O relator da matéria, ministro Ari Pargendler, informou aos demais integrantes do Tribunal que incluiu, na Resolução 22.715/08 sobre prestação anual de contas, “parágrafo que atribui efeitos à decisão que desaprova contas”. “Antes a falta de prestação de contas impedia a expedição de certificado de quitação. Agora, a própria desaprovação, ou seja, a prestação de contas mal feita e, portanto, desaprovada também inibe o fornecimento da quitação”, disse o ministro.

A decisão vai esclarecer se a norma se aplica a eventos futuros ou apanha situações anteriores à edição da norma, segundo o relator. “Isso é importante porque no estado atual a corregedoria não tem como automaticamente recuperar essas desaprovações de contas. Então, se nós entendermos que se aplica ao passado haveria essa impossibilidade de dar efetividade à Resolução, demandaria um tempo para se recolher esses dados”, afirmou.

“Minha posição é de que nós não podemos apenar alguém sem que a norma seja anterior ao fato. Portanto, entendo que essa inibição na obtenção da quitação se refere só ao exercício de 2009, quando a prestação de contas é relativa ao exercício de 2008, senão nós estaríamos atingindo fatos passados com base numa lei posterior”, disse o ministro-relator.

Divergência

O presidente do TSE divergiu afirmando que quando o Tribunal edita uma Resolução, edita “a partir do arcabouço normativo em vigor”. “Nós não legislamos, porque incumbe ao próprio Congresso legislar.
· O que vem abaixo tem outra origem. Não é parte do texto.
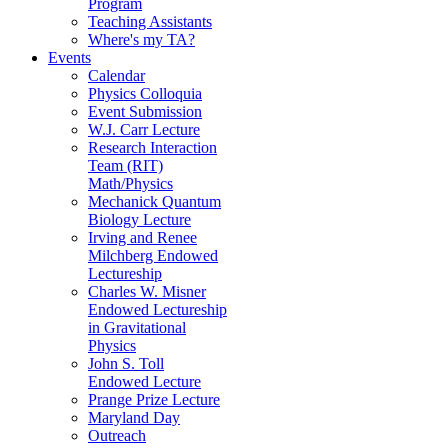
Program
Teaching Assistants
Where's my TA?
Events
Calendar
Physics Colloquia
Event Submission
W.J. Carr Lecture
Research Interaction
Team (RIT)
Math/Physics
Mechanick Quantum
Biology Lecture
Irving and Renee
Milchberg Endowed
Lectureship
Charles W. Misner
Endowed Lectureship
in Gravitational
Physics
John S. Toll
Endowed Lecture
Prange Prize Lecture
Maryland Day
Outreach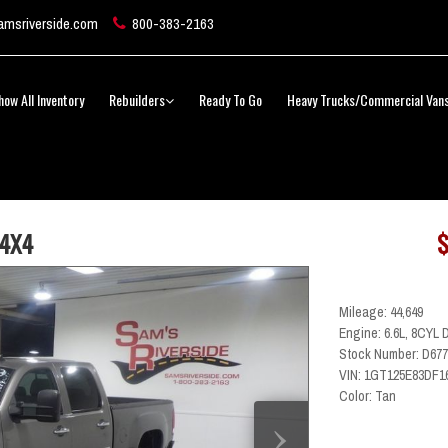
msriverside.com
800-383-2163
how All Inventory
Rebuilders
Ready To Go
Heavy Trucks/Commercial Van
 4X4
$
Mileage: 44,649
Engine: 6.6L, 8CYL 
Stock Number: D677
VIN: 1GT125E83DF1
Color: Tan
›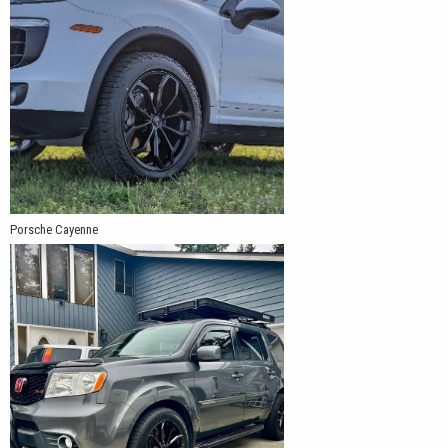
Porsche Cayenne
Nós atuamos de forma genérica, como órgão consultivo. Antecipamos até, mesmo porque é o colegiado quem edita a Resolução, o nosso convencimento sobre as diversas matérias. Então, quando explicitamos, – reconheço que só explicitamos agora e o cumprimento inclusive pela percuciência ao fazê-lo, como relator da Resolução – quando nós especificamos que no caso a quitação também deve abranger a prestação de contas nós consideramos a legislação anterior, a legislação já existente”. “Como ninguém pode deixar de observar a legislação alegando a ignorância a respeito, nós teríamos a aplicação sem decepção para a sociedade brasileira, nós teríamos a aplicação da lei pretérita já nas eleições de 2008”.

“Esse vai ser o meu voto sobre o tema, mas me preocupa muito um recuo agora, entendendo-se que editamos a Resolução não para as eleições de 2008, mas para as eleições de 2010. Seria muito cedo e a nossa Resolução seria temporã se ela realmente ganhasse essa conotação”, defendeu o ministro Marco Aurélio.
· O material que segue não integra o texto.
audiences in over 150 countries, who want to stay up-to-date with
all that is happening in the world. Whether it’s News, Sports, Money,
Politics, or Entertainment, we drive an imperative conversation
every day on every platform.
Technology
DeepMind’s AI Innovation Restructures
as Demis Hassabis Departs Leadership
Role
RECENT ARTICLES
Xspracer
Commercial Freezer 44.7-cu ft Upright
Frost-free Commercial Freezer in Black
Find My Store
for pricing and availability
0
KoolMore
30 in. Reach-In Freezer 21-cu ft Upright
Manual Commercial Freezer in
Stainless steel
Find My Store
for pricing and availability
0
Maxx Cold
“Nós diríamos simplesmente: Bem, a inobservância quanto à prestação de contas das regras estabelecidas até aqui não tem uma eficácia maior”, acrescentou. “Nós estaríamos dando à legislação de regência um termo inicial, que não condiz com a própria legislação de regência. Eu acho que a nossa divergência está nisso. Eu não concebo que o Tribunal legisle. Não concebo”, reforçou o presidente do TSE.
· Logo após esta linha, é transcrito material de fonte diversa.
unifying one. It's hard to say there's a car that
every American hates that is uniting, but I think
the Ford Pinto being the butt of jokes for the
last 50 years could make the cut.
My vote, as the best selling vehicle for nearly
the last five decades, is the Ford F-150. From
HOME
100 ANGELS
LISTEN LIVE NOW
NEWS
“Se nós assentamos que a legislação anterior não previa impossibilidade de se ter a certidão de quitação eleitoral e agora assentamos que a legislação em vigor prevê, seria necessário criar uma regra nova e a regra nova não veio à baila”. O ministro Marco Aurélio lembrou decisões anteriores do Tribunal como a não aprovação de contas com ressalva.

“O que nós fazemos é interpretar e interpretar numa evolução constante a ordem jurídica, atendendo até às circunstancias reinantes e aos novos ares vivenciados pelo país”. “Vou pedir licença (ao relator) para não implementar aí um recuo no que é veiculado na nossa Resolução aprovada. E creio que deveríamos aguardar a presença do ministro Carlos Ayres Britto (novo presidente do TSE), já que o ministro participou da aprovação da Resolução”. “E eu me lembro de uma passagem de um romance de John Steinbeck, com o título 'O inverno da nossa desesperança'. No final desse romance, nas últimas folhas, ou na última folha, nós temos uma máxima que é muito verdadeira: 'Quando uma luz se apaga' - e ela se apagará para a sociedade brasileira se recuarmos nessa matéria – 'é muito mais escuro do que se ela jamais houvesse brilhado'”.
Unknown disse…
Moderador: Obrigado, Luís Gustavo. Uma observação: a posição do Min. Marco Aurélio é coerente: ou se trata de regra nova, e o TSE não poderia criá-la (como de fato criou, afirmo eu), ou se trata de evolução hermenêutica, e poderia ser aplicada desde já para as contas reprovadas nas eleições passadas. O fato é que o TSE mais uma vez está legislando e criando por resolução nova hipótese de inelegibilidade.